_REQUEST 1:_ In the baggage declaration thread, switch "Auckland" to "Wellington" and write out the passage between "## topcat83 (Apr" and "the details then.", inclusive.
_REQUEST 2:_ For each statement below, say yes or no depending on whether it agrees with the baggage declaration thread, and quote the words of the thread that decide it. (a) The person asking for help is moving to Auckland. (b) The reply advises getting instructions from New Zealand customs officials. (c) The reply says shipping companies often hold part-containers until they have enough to fill one.

_DOCUMENT:_
Begin

# Personal Baggage Declaration Help



## Canuck2Kiwi (Jun 22, 2011)

Hi everyone, 

I am shipping my belongings prior to departing for our new life in Auckland and I have a few questions about unaccompanied baggage. Does anyone know what happens if I don't have the voyage number and container number filled out on the declaration form. The company that I am shipping with won't have that info for me right away.

Am I correct in thinking that the Unaccompanied Personal Baggage Declaration form needs to be sent with our belongings and not presented once the shipment has arrived in NZ?


----------



## topcat83 (Apr 16, 2009)

Canuck2Kiwi said:


> Hi everyone,
> 
> I am shipping my belongings prior to departing for our new life in Auckland and I have a few questions about unaccompanied baggage. Does anyone know what happens if I don't have the voyage number and container number filled out on the declaration form. The company that I am shipping with won't have that info for me right away.
> 
> Am I correct in thinking that the Unaccompanied Personal Baggage Declaration form needs to be sent with our belongings and not presented once the shipment has arrived in NZ?


The shipping company that you're using will have all that information - once they've decided which ship it's going on! Often they'll save up the part-containers until they have enough for one. They'll only know the details then.

So I'd ask them what to do.


----------

End

_DATA LINES:_
Begin

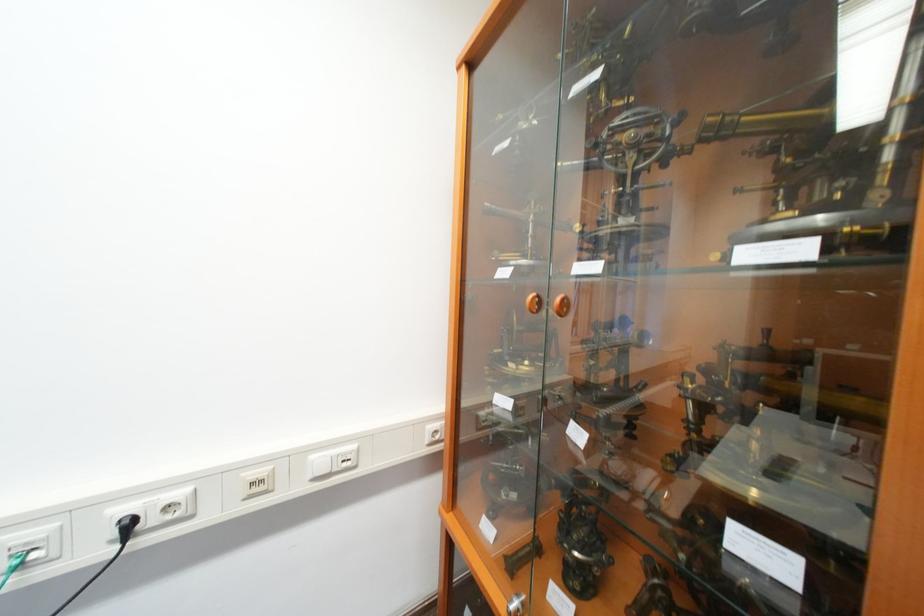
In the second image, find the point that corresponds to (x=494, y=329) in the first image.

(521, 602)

End

_FULL RESPONSE 1:_
## topcat83 (Apr 16, 2009)

Canuck2Kiwi said:


> Hi everyone,
> 
> I am shipping my belongings prior to departing for our new life in Wellington and I have a few questions about unaccompanied baggage. Does anyone know what happens if I don't have the voyage number and container number filled out on the declaration form. The company that I am shipping with won't have that info for me right away.
> 
> Am I correct in thinking that the Unaccompanied Personal Baggage Declaration form needs to be sent with our belongings and not presented once the shipment has arrived in NZ?


The shipping company that you're using will have all that information - once they've decided which ship it's going on! Often they'll save up the part-containers until they have enough for one. They'll only know the details then.

_FULL RESPONSE 2:_
(a) Yes. The thread says, "departing for our new life in Auckland."
(b) No. The reply says, "The shipping company that you're using will have all that information" and "So I'd ask them what to do."
(c) Yes. The reply says, "Often they'll save up the part-containers until they have enough for one."